For many of us, the actor playing this intense role passed us by but for those of us who grew up watching his movies it was only then we realized that he’d been gone from our screens for many years, and we were left wondering why.

In one of his first interviews in many years to promote the show his seemingly sad demeanor attracted the public’s attention and the media was rife with speculation on what was wrong with the actor.

But he later revealed that his mom had died of cancer just days before the interview and he was mourning.

Fraser admitted that the whole decade had been a bad one for him.

“I changed houses; I went through a divorce. Some kids were born. I mean, they were born, but they’re growing up. I was going through things that mold and shape you in ways that you’re not ready for until you go through them,” he said.

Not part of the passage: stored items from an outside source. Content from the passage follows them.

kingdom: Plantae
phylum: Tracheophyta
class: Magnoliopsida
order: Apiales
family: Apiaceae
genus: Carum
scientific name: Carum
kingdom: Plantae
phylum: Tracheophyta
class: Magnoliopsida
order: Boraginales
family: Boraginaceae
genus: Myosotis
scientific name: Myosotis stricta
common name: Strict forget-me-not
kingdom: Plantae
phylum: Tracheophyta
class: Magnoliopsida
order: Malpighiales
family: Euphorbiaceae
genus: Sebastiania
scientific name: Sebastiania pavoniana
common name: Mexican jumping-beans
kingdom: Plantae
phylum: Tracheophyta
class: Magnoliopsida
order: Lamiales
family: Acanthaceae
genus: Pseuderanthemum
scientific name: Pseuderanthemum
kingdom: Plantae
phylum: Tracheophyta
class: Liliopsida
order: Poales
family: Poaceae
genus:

His performance caught the eye of iconic British director, producer and writer Danny Boyle who then cast him alongside Hilary Swank and Donald Sutherland in FX series Trust about the kidnapping of John Paul Getty III.

Despite the show receiving a mixed response from critics Fraser’s performance as James Fletcher Chace was praised. And while his long break from acting and his retreat from celebrity was noted his performance was viewed as a successful comeback with TV Guide declaring a “Brenaissance.”

Since then the actor has appeared in eight movies and TV shows and is involved in four other movies yet to hit our screens including Martin Scorsese’s highly anticipated film Killers of the Flower Moon playing the role of lawyer WS Hamilton.

Meanwhile, the 53-year-old actor lives the single life on a property that overlooks a farm north of Manhattan where he keeps his horse Pecas (the Spanish word for freckles) he saved from a movie set in Mexico.

Actor Brendan Fraser attends the “No Sudden Move” premiere during the 2021 Tribeca Festival at The Battery on June 18, 2021 in New York City. (Photo by Jim Spellman/WireImage,)

There are not many actors who can make the kind of comeback Brendan Fraser has; it’s like he never left.